AKP Haga Deo Kaslan menjelaskan bahwa penindakan ini didasari oleh laporan dan keluhan masyarakat yang tidak henti-hentinya diterima, baik melalui layanan kepolisian 110 maupun media sosial resmi Polres dan Satlantas.
“Laporan ini ditindaklanjuti oleh Ibu Kapolres yang memerintahkan seluruh jajaran dari mulai satfung maupun polsek yang ada di Sukabumi Kota untuk melakukan penindakan knalpot brong. Dan penindakan masih terus berlanjut dan berlangsung sampai batas waktu yang belum ditentukan,” ujar AKP Haga Deo Kaslan pada Senin (17/11/2025).

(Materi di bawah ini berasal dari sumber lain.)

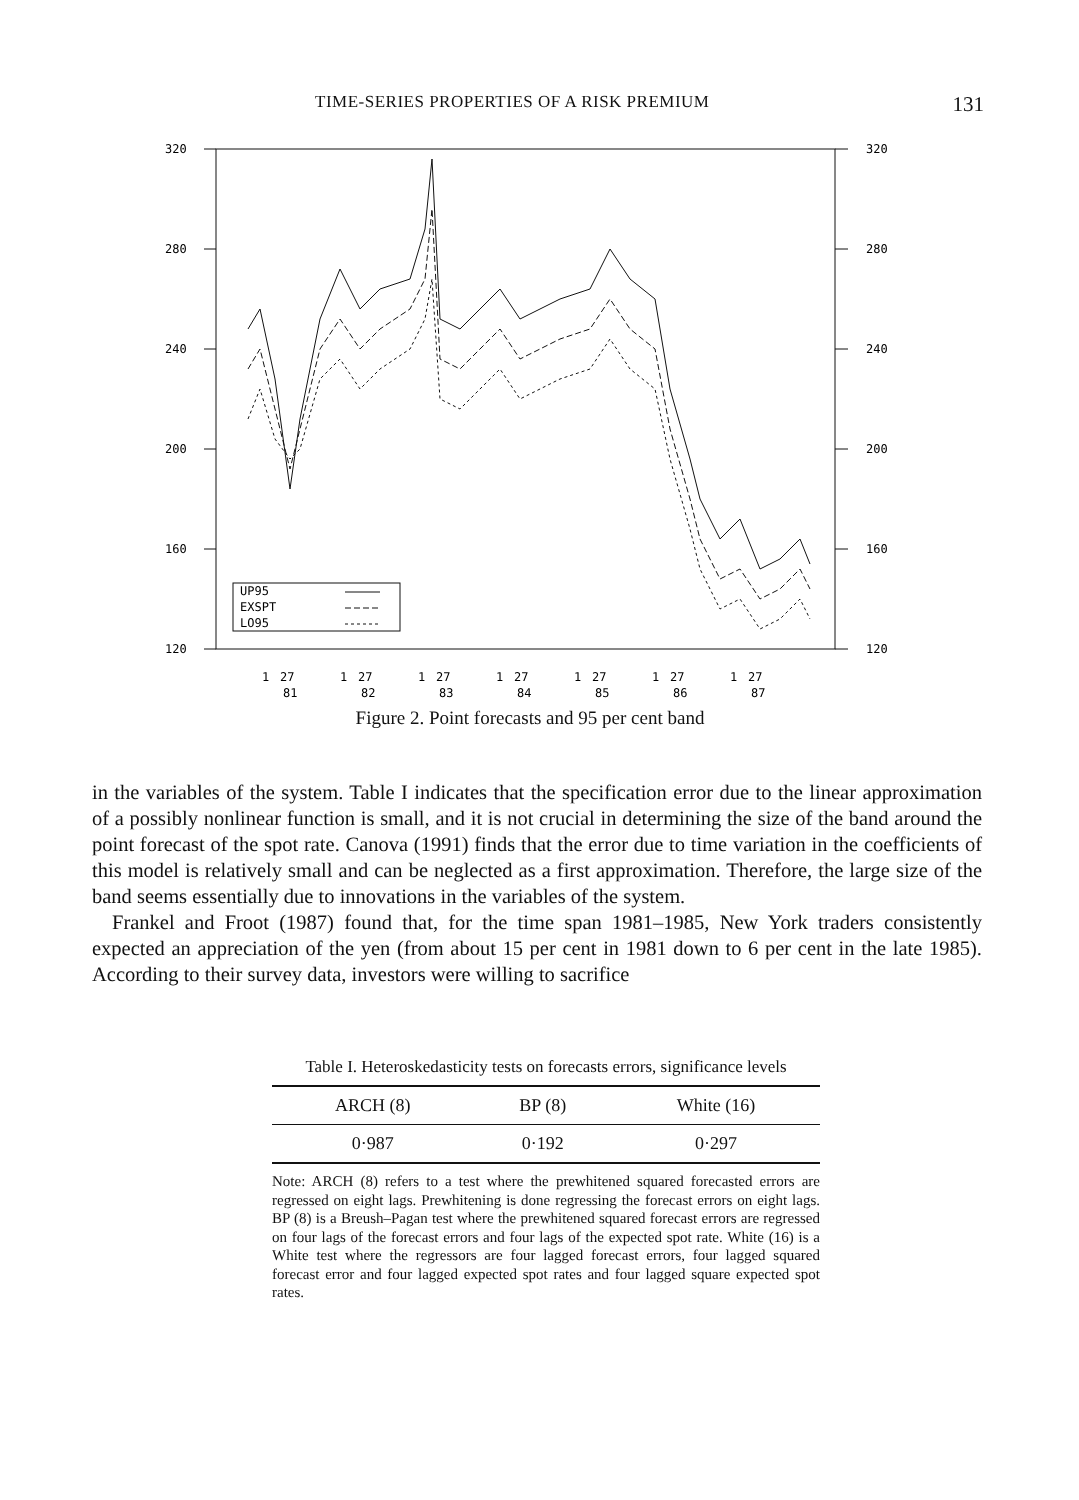TIME-SERIES PROPERTIES OF A RISK PREMIUM 131
320
280
240
200
160
120
320
280
240
200
160
120
UP95
EXSPT
LO95
1
27
1
27
1
27
1
27
1
27
1
27
1
27
81
82
83
84
85
86
87
Figure 2. Point forecasts and 95 per cent band
in the variables of the system. Table I indicates that the specification error due to the linear approximation of a possibly nonlinear function is small, and it is not crucial in determining the size of the band around the point forecast of the spot rate. Canova (1991) finds that the error due to time variation in the coefficients of this model is relatively small and can be neglected as a first approximation. Therefore, the large size of the band seems essentially due to innovations in the variables of the system.
Frankel and Froot (1987) found that, for the time span 1981–1985, New York traders consistently expected an appreciation of the yen (from about 15 per cent in 1981 down to 6 per cent in the late 1985). According to their survey data, investors were willing to sacrifice
Table I. Heteroskedasticity tests on forecasts errors, significance levels
| ARCH (8) | BP (8) | White (16) |
| --- | --- | --- |
| 0·987 | 0·192 | 0·297 |
Note: ARCH (8) refers to a test where the prewhitened squared forecasted errors are regressed on eight lags. Prewhitening is done regressing the forecast errors on eight lags. BP (8) is a Breush–Pagan test where the prewhitened squared forecast errors are regressed on four lags of the forecast errors and four lags of the expected spot rate. White (16) is a White test where the regressors are four lagged forecast errors, four lagged squared forecast error and four lagged expected spot rates and four lagged square expected spot rates.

Pihaknya berharap agar masyarakat di Sukabumi Kota dapat tertib dalam berlalu lintas, khususnya terkait penggunaan knalpot.
“Karena penggunaan knalpot brong sangat mengganggu kenyamanan masyarakat yang ada di sekitar,” tegasnya.
Dalam penindakan ini, pengguna knalpot brong dikenakan berbagai sanksi. AKP Haga Deo Kaslan menyebutkan sanksi yang didapat berupa tilang, teguran, dan juga teguran untuk penggantian knalpot.
“Knalpotnya otomatis kita sita untuk seluruh pengguna knalpot brong, knalpotnya kita sita,” jelasnya.
Penindakan juga mencakup kendaraan roda empat, di mana total empat unit telah diamankan. Selain knalpot yang dimodifikasi secara ekstrem, polisi juga menindak knalpot original yang diubah suaranya.
“Untuk knalpot yang digunakan memang standar, tapi dilakukan modifikasi, bahasa kerennya dibobok itu kita tindak tetap. Ini ada beberapa knalpot orisinil tapi di modifikasi supaya lebih berisik, itu tetap kita tindak,” tambahnya.
Penindakan ini dipastikan akan terus berlanjut tanpa batas waktu. “Kami himbau kepada masyarakat Sukabumi karena penindakannya masih berlangsung, saya harap kepada seluruh masyarakat menggunakan knalpot standar, tidak dirubah-rubah atau tidak dimodifikasi,” imbau Kasat Lantas.
Rencana Pemusnahan dan Pencegahan
Pemusnahan sebagian knalpot barang bukti direncanakan hari ini (17/11/2025), sementara sisanya akan dilakukan secara berkala.
Mengenai daur ulang, pihak kepolisian masih menunggu petunjuk dari Kapolres, apakah nanti akan ada pembentukan tugu atau lainnya.
Sebagai upaya pencegahan dari hulu, Polres Sukabumi Kota juga telah melaksanakan himbauan kepada para penjual knalpot di wilayah Sukabumi Kota untuk tidak menjual knalpot brong kepada masyarakat umum.